■ Alıntılanan Metin
┏━━

Şehit ailelerinden ve gazilerden Kılıçdaroğlu'na: Mehmetçiğe kurşun sıkanlara şeref madalyası takıyor
Kılıçdaroğlu’nun, tutuklu eski HDP Eş Başkanı Demirtaş ile ilgili ifadelerine, gazilerden sert tepki geldi. Gaziler, Kılıçdaroğlu’nun terörle bağlantısı açık bir şekilde ortada olan bir kişiye 'şeref madalyasını' layık görmesinin milletimizi derinden yaraladığını ifade ettiler.
CHP Genel Başkanı Kemal Kılıçdaroğlu’nun eski HDP Eş Genel Başkanı Selahattin Demirtaş hakkındaki sözlerine, şehit yakınları ve gazilerden çok sert tepkiler geldi.
Kılıçdaroğlu, partisinin salı günü yapılan grup toplantısında şöyle konuşmuştu: “Seni başkan yaptırmayacağız, dedi. Madem sen beni yaptırmayacaksın o zaman içeride kalacaksın diyor. Sanıyor ki Osman Kavala da Selahattin Demirtaş da ben ettim sen etme diyecekler. Asla demezler. Haksız yere içeride tutulanlar içeride kaldıkları süreyi göğüslerinde hep bir şeref madalyası olarak taşıyacaklardır.”
Gaziler ve şehit yakınları, konuşmasında milli meselelere hiç değinmeyen Kılıçdaroğlu’nun Demirtaş hakkındaki sözlerinin milletimizi derinden üzdüğünü belirttiler, yasalara göre şeref madalyasının kimlere verildiğini hatırlattılar: “Türkiye Cumhuriyeti’nin bekası, ülkenin ve milletin bölünmez bütünlüğü, toplumun huzuru, birlik ve beraberliği için yurtiçinde veya yurtdışında üstün feragat, fedakarlık, başarı ve yararlılık gösteren Türk ve yabancı uyruklu kişilere verilir.”

┗━━

■ Bir derlemeden alınan veriler

┏━━

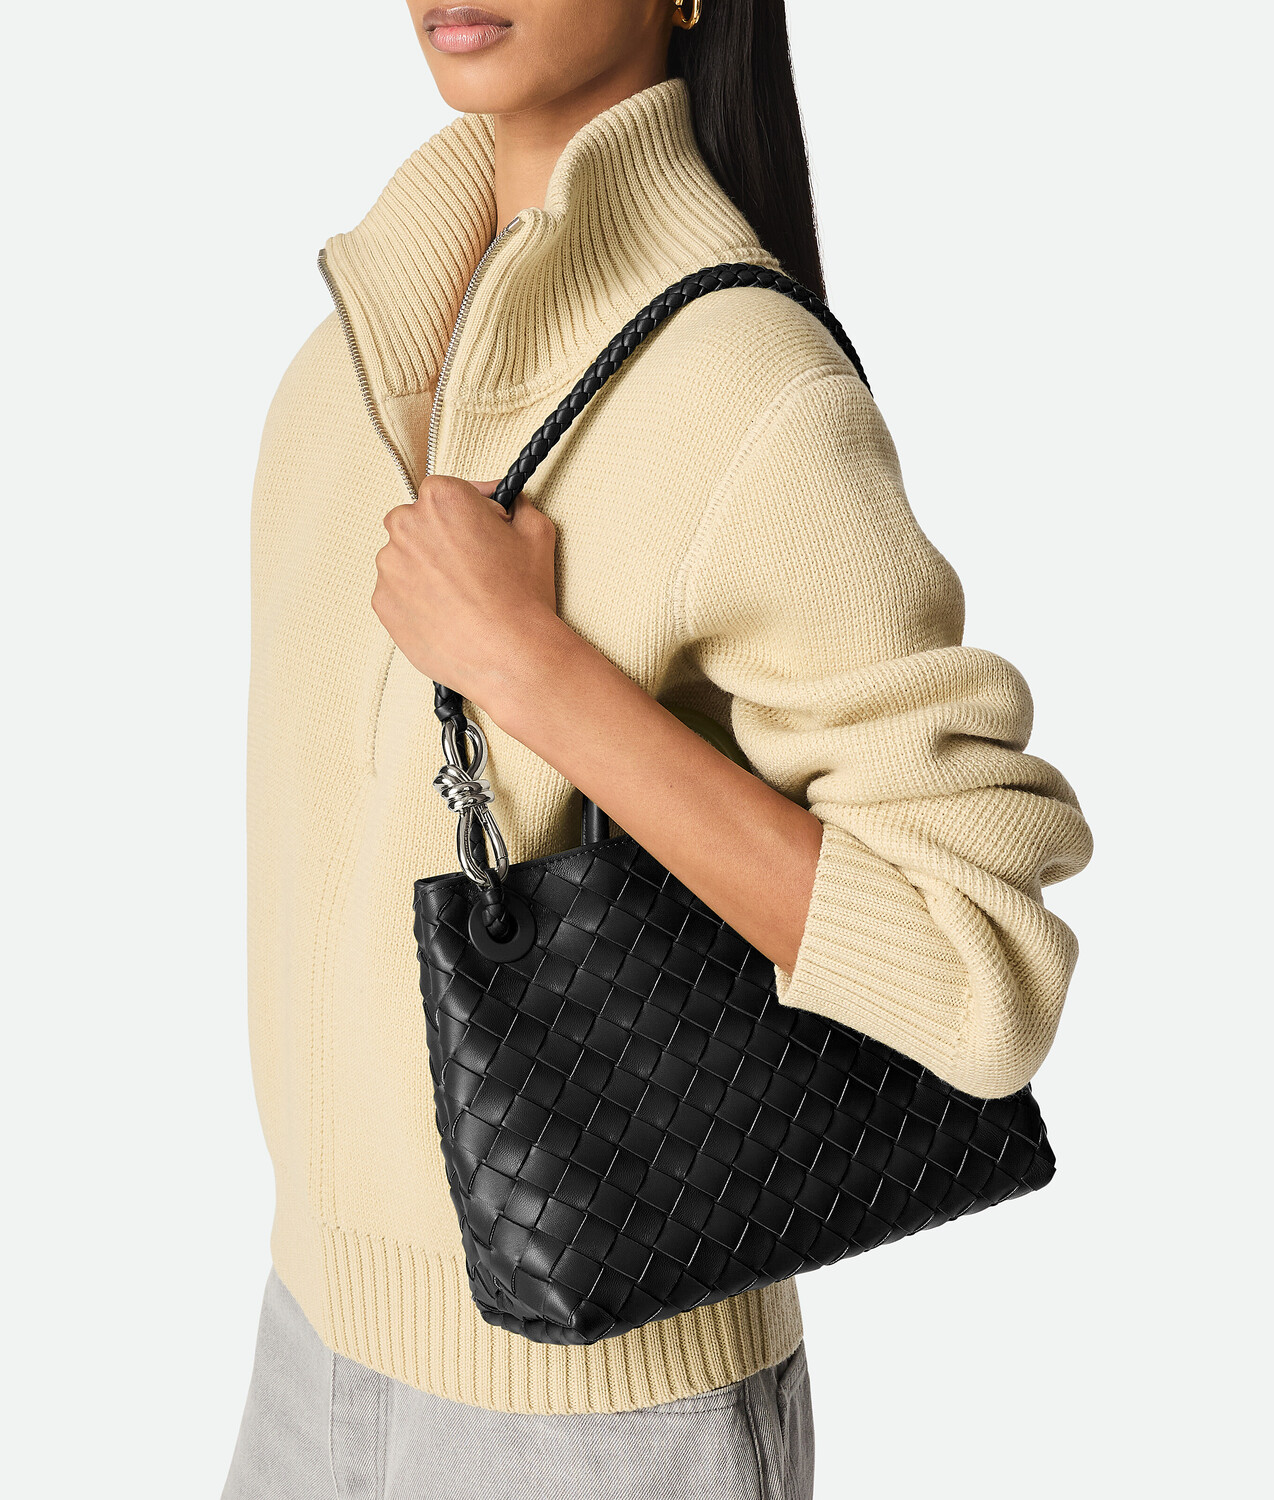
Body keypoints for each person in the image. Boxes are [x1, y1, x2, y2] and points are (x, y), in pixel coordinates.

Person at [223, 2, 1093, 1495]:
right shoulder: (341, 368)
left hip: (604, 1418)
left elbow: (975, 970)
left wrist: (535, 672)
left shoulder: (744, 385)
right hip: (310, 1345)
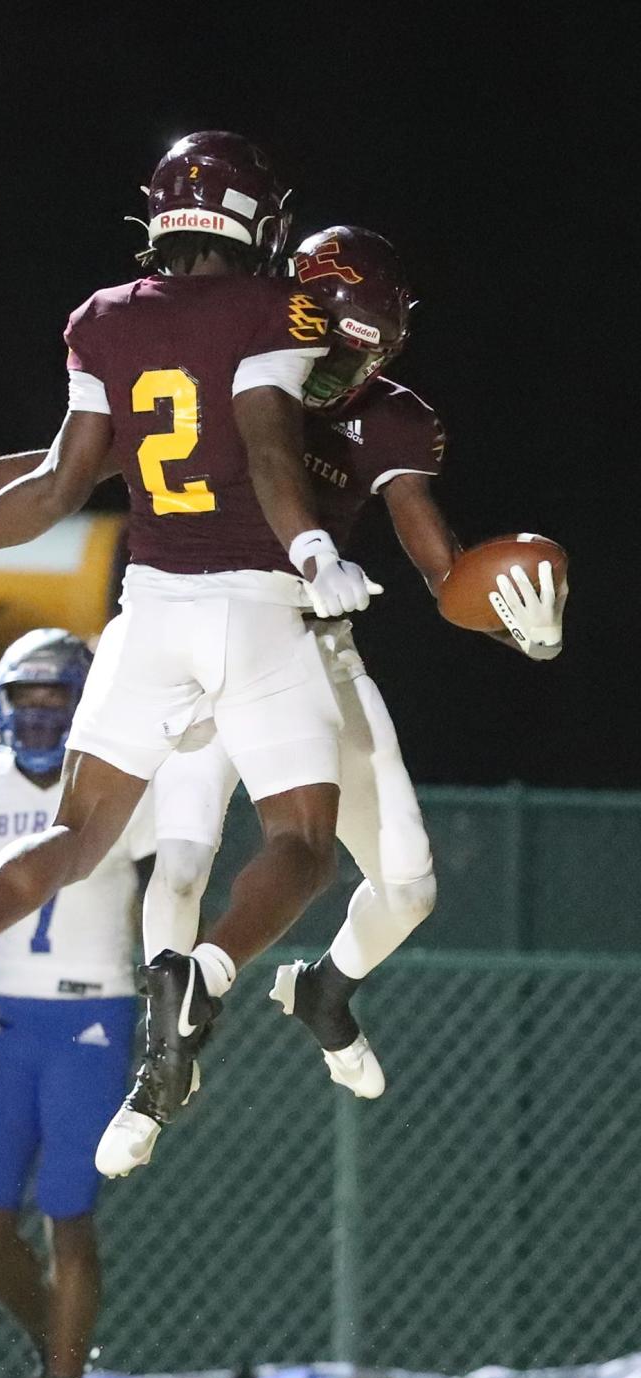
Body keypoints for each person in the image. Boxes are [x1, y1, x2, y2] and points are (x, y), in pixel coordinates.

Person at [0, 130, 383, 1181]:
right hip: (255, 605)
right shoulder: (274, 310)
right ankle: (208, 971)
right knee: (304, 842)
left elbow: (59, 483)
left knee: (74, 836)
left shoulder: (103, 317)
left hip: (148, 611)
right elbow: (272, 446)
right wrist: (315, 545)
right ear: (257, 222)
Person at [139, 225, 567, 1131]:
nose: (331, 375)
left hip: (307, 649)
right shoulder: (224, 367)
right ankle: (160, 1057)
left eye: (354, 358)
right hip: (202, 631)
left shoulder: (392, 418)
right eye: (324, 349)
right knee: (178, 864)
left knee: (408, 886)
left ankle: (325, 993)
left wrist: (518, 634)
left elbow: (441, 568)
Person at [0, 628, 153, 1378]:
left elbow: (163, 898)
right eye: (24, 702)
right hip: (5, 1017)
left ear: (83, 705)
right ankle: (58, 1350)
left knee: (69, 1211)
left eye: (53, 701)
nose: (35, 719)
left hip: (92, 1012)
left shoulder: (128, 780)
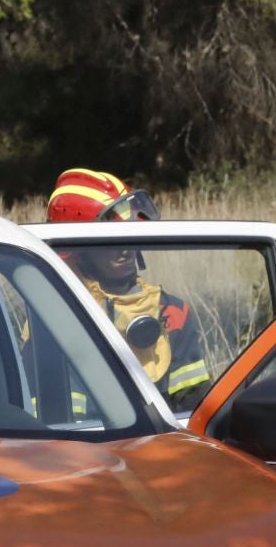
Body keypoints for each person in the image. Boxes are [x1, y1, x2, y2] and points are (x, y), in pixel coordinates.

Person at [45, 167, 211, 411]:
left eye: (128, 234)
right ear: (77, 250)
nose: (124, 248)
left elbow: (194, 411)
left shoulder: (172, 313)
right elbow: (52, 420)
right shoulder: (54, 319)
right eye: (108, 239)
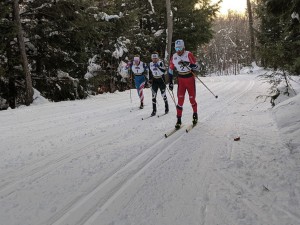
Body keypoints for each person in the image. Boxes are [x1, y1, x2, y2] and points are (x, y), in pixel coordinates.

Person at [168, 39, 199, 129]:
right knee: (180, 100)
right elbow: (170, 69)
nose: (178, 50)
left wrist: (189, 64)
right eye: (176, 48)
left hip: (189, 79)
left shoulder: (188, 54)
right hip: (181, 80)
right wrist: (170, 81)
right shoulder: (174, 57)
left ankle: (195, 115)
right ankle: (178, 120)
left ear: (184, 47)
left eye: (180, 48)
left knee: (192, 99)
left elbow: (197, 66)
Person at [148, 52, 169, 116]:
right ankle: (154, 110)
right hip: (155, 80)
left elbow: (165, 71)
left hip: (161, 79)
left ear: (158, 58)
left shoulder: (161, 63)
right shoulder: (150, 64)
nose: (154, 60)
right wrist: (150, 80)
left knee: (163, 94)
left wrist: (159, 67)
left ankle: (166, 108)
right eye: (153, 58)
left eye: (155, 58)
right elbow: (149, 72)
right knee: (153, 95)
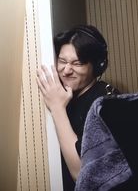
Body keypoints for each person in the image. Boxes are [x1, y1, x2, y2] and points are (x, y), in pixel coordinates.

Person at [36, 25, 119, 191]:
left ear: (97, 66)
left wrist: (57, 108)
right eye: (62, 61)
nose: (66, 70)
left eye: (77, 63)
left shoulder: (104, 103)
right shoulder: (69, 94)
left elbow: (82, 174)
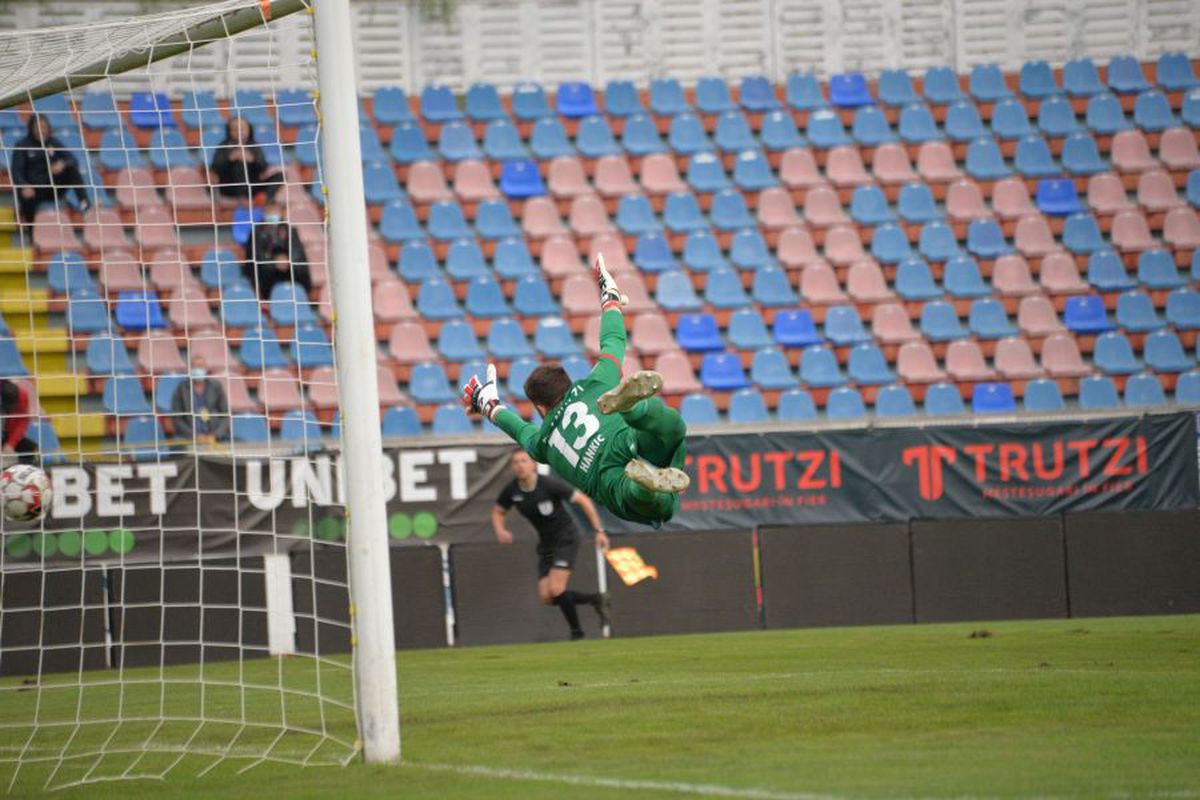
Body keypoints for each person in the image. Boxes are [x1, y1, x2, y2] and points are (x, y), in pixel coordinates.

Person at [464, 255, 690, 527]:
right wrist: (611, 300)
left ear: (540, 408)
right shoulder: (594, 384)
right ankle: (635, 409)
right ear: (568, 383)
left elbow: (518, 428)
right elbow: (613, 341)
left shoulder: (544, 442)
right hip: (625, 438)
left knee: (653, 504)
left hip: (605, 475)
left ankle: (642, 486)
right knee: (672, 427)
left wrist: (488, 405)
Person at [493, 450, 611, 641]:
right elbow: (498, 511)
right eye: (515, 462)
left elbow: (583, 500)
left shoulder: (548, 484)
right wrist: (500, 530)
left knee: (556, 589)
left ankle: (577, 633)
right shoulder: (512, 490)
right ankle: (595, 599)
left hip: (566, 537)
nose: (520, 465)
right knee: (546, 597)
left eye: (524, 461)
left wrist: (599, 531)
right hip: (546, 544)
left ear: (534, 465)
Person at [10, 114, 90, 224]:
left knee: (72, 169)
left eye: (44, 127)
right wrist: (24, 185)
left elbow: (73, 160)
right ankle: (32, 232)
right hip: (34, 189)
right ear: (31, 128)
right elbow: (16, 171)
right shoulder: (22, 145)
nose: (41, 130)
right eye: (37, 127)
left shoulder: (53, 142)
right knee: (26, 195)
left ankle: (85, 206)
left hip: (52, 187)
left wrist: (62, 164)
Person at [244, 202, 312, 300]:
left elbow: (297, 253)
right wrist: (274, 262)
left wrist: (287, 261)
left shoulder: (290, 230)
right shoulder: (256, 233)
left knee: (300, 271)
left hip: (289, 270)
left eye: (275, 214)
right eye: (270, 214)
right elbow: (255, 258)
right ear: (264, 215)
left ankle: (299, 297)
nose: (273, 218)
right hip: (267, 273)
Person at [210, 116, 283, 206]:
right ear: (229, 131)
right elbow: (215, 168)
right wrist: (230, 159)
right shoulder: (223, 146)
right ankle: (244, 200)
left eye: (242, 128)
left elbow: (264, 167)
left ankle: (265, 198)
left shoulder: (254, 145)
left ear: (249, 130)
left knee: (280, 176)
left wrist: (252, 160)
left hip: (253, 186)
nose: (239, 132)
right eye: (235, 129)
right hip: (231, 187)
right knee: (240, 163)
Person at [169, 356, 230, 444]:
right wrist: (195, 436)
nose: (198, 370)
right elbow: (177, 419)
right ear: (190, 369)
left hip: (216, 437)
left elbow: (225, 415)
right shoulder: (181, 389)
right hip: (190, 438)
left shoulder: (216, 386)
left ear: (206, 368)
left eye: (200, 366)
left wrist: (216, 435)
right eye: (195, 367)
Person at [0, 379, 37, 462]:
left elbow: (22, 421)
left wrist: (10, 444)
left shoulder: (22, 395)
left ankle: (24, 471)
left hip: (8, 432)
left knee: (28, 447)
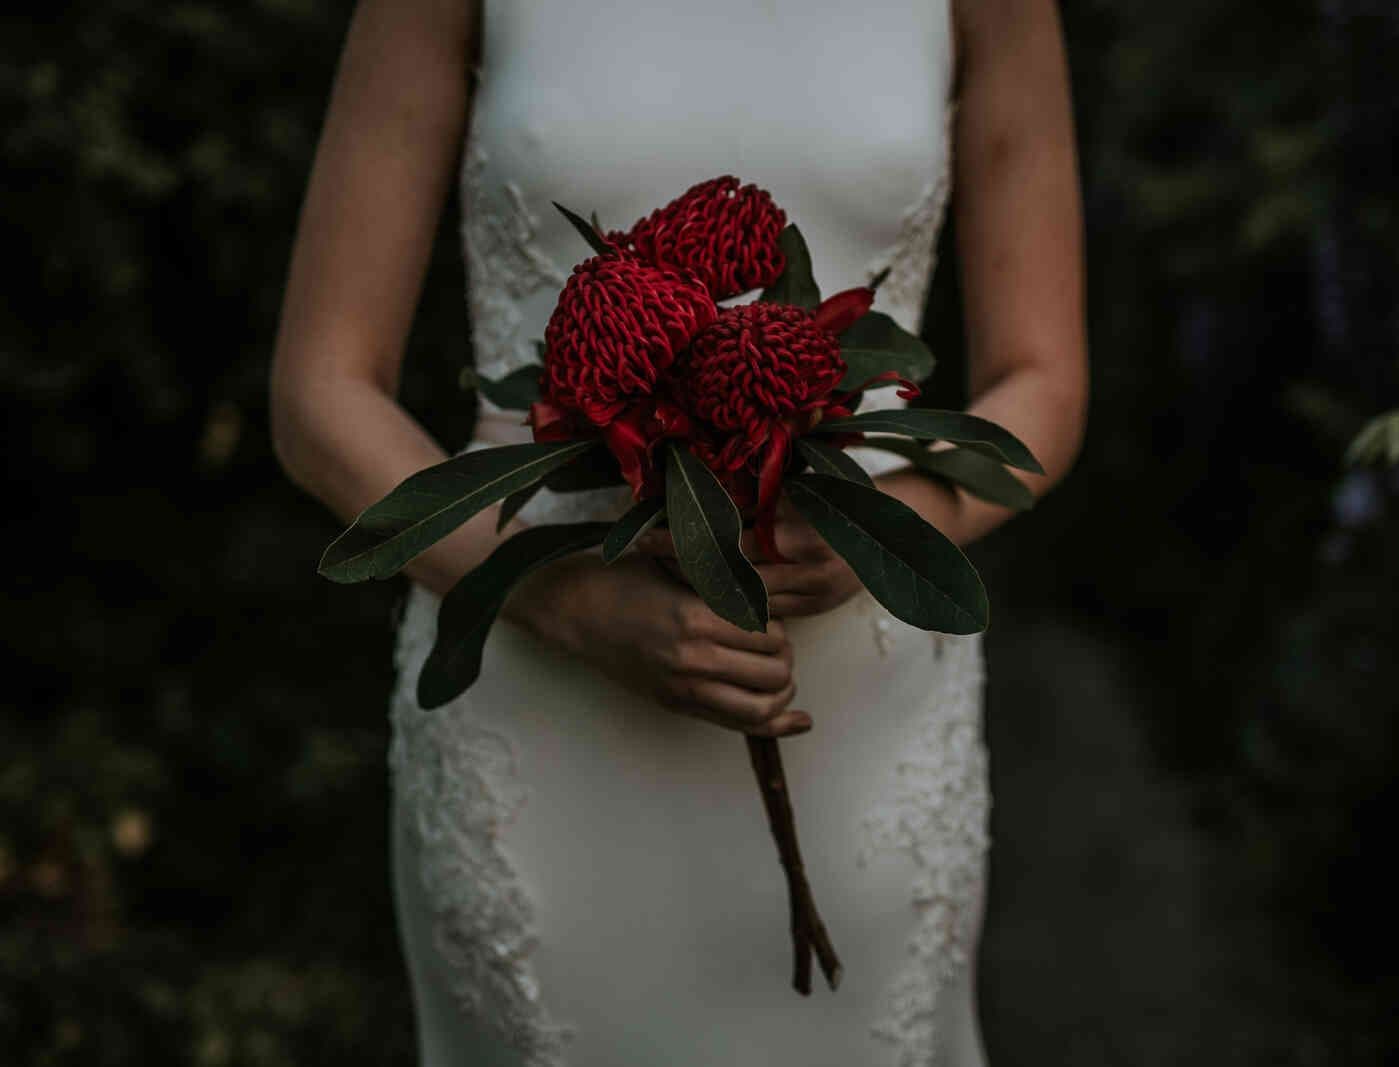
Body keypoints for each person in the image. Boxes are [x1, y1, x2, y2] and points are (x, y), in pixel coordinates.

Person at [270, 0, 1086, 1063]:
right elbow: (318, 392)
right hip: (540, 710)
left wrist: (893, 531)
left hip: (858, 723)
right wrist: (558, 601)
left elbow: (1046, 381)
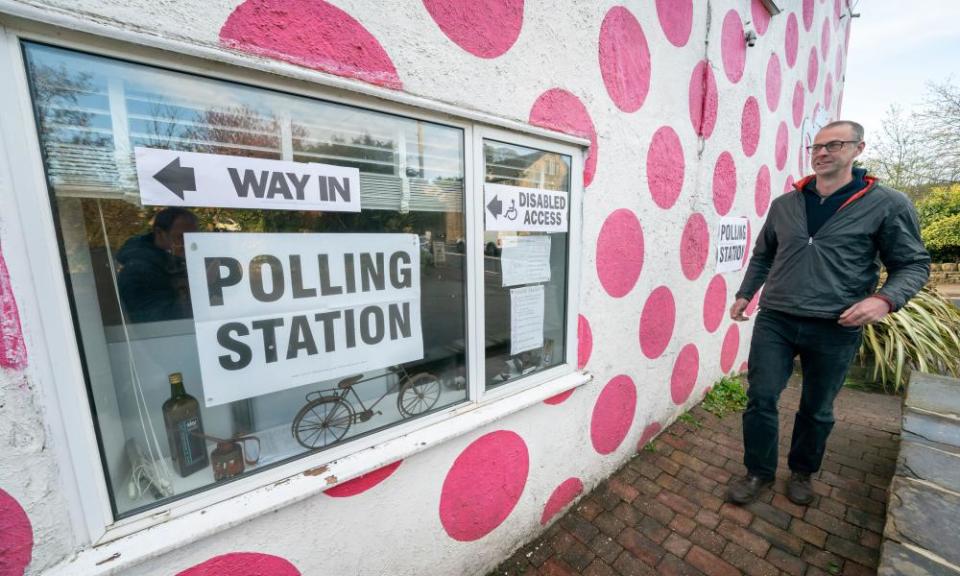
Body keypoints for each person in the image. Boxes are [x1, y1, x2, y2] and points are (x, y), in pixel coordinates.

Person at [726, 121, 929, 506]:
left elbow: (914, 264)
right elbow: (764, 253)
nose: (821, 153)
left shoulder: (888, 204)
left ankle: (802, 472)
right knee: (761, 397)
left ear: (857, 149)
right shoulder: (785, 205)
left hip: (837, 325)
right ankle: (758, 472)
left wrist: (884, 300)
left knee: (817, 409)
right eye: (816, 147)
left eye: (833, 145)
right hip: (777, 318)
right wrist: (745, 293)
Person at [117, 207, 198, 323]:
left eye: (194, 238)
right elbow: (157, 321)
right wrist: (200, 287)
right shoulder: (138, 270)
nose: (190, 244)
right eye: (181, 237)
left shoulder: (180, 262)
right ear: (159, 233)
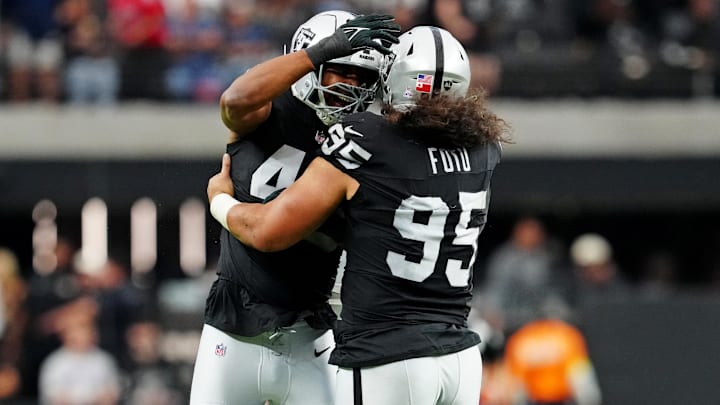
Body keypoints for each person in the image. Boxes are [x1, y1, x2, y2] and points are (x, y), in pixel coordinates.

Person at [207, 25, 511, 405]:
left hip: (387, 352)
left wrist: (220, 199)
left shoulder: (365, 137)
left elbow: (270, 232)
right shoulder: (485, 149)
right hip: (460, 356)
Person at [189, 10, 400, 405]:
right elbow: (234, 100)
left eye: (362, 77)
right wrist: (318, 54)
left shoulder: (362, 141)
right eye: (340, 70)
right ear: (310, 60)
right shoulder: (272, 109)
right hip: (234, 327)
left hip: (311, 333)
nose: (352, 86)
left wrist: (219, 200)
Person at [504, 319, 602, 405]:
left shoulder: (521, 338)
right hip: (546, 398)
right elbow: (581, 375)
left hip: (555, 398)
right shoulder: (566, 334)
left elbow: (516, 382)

┗━━

■ Metin Üzerine Sorular
• a. Kılıçdaroğlu'na gelen tepkilerle ilgili haberde "Şehit ailelerinden ve" ifadesinden "yaraladığını ifade ettiler." ifadesine kadar olan kısmı yeniden yazın; "Mehmetçiğe" sözünü "askere" ile değiştirin.
• b. Kılıçdaroğlu'na gelen tepkilerle ilgili haberi bittiği yerden devam ettirin.

■ Görevlere Göre Cevaplar
• a.
Şehit ailelerinden ve gazilerden Kılıçdaroğlu'na: askere kurşun sıkanlara şeref madalyası takıyor
Kılıçdaroğlu’nun, tutuklu eski HDP Eş Başkanı Demirtaş ile ilgili ifadelerine, gazilerden sert tepki geldi. Gaziler, Kılıçdaroğlu’nun terörle bağlantısı açık bir şekilde ortada olan bir kişiye 'şeref madalyasını' layık görmesinin milletimizi derinden yaraladığını ifade ettiler.

• b.
Gaziler Kılıçdaroğlu'na soruyor: "Demirtaş'ın, bu vasıflardan hangisine sahip olduğunu düşünüyor da böyle bir açıklama yapıyor?"
Gaziler ve şehit aileleri derneklerinden yöneticilerin Kılıçdaroğlu’na eleştirilerini özetleyerek sunuyoruz:
‘KILIÇDAROĞLU GÖRMEZDEN GELİYOR’
Türkiye Harp Malulü Gazileri Şehit Dul ve Yetimleri Derneği Diyarbakır Şube Başkanı Reşit Can: Devleti için kurşun yiyenler şeref madalyasını taşıyor. Devleti böldürmeye çalışanlar da şeref madalyası taşıyacak diyorsa ben kendisini yüce Türk milletine havale ediyorum. Bizler siyaset üstü bir konumda bulunuyoruz. Bu nedenle de siyasi açıklamalardan kaçınıyoruz ve herhangi bir partinin yanında saf tutmuş gibi görünmek istemiyoruz. Ama ben Türkiye Cumhuriyeti’nin sade bir vatandaşı olarak söylüyorum: bu ülkeyi bölmeye çalışanın, bu ülkenin askerine, polisine kurşun sıkanı destekleyenin, kim olursa olsun millet olarak karşısındayız ve karşısında durmaya da devam edeceğiz. Selahattin Demirtaş daha düne kadar 'Sizi tükürüğümüzle boğarız' diyordu. Kılıçdaroğlu bu sözleri duymazdan, görmezden geliyor. A diyorsa B de desin, neden söylemiyor? Gazi Mustafa Kemal Atatürk’ün partisinden bu tür cümleler çıkması Türk milletini de derinden yaralamıştır.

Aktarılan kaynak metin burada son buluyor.